Menghadapi si pemukul yang seperti ini, mesti digali akarnya pada pengasuhan dan penanaman norma-norma pribadi maupun sosial selagi kecil. "Besar kemungkinan dulunya dia hidup dalam suasana dimana pukul-memukul dianggap lumrah, meski sebetulnya sangat membahayakan. Hingga dia belajar bahwa memukul memang harus dilakukan karena ia sendiri pernah mengalaminya. Sedangkan apa bentuk kesalahannya tidaklah begitu penting karena yang utama justru main pukul dulu," tutur Wakil Ketua I Badan Pimpinan Yayasan Tarumanagara ini.
Padahal, pukulan dirasakan bukan sekadar menyakiti korban secara fisik, melainkan juga melukai batin dan bersifat lebih mendalam karena bermuatan penghinaan dan perusakan harga diri. Itu sebab, terang Singgih, "pengobatan dan penyembuhannya akan makan waktu lama dan tak cukup hanya dengan kata maaf saja." Makanya, enggak heran kalau ada istri yang dipukul lantas balas memukul, hingga acara pukul-memukul jadi makin seru. Tentu saja ini bukan solusinya, karena masalah justru akan berkembang makin kompleks dan kian sulit terpecahkan.

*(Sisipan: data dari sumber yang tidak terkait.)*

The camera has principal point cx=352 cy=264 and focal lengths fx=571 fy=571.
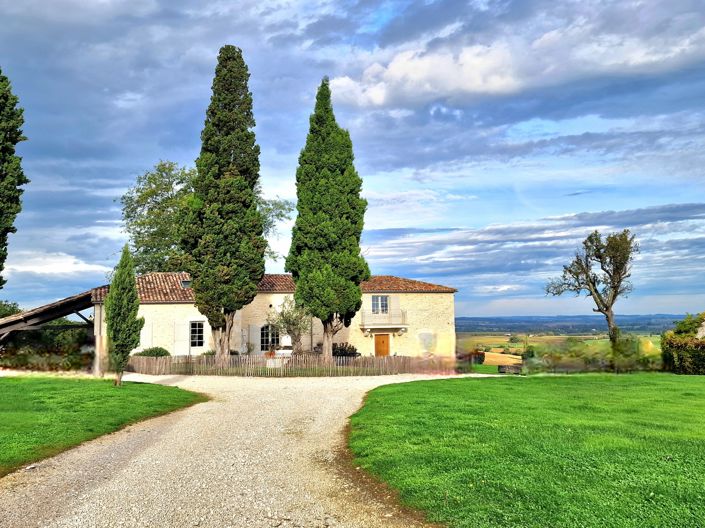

Namun, jangan lantas kita jadi pesimis, lo. Soalnya, manusia selalu dalam posisi berkemungkinan, termasuk kemungkinan untuk berubah dan diubah. Artinya, jelas Guru Besar Emeditus pada Fakultas Psikologi UI ini, meski hidup dalam budaya pukul-memukul, tetap terbuka kemungkinan untuk berubah atau diubah oleh lingkungan, terutama keluarga dekatnya. Entah karena secara tak sadar ia meniru hal-hal baik yang dilakukan pasangan atau dipengaruhi terus-menerus oleh contoh-contoh konkret berupa sikap bijak pasangan.
KENDALIKAN EMOSI
Itu sebab, Singgih menyarankan agar kita mengendalikan emosi dalam menghadapi suami yang gemar memukul. "Jangan malah ikut-ikutan meledak atau larut di dalamnya. Seburuk apa pun perlakuan suami, istri tak dibenarkan membela diri dengan balas memukul yang akhirnya mengubah rumah tangga jadi arena tinju. Justru dengan memperlihatkan sikap sabar dan mampu mengendalikan emosi akan memperbesar kemungkinan suami terpanggil memperbaiki diri, karena hubungan suami istri adalah hubungan dinamis yang saling mengisi dan mempengaruhi," tuturnya.
Sedangkan sikap diam atau cuma meratapi nasib juga takkan banyak membantu bila tak diikuti pemikiran dan upaya nyata yang bisa dilakukan untuk menghilangkan atau minimal mengurangi perilaku buruk suami. Di antaranya memulai percakapan-percakapan yang baik dan komunikatif dalam suasana menyenangkan. Misal, "Lain kali kalau lagi marah, pukulin bantal aja, deh." Lakukan pengalihan objek semacam ini dengan cara santai sambil bergurau.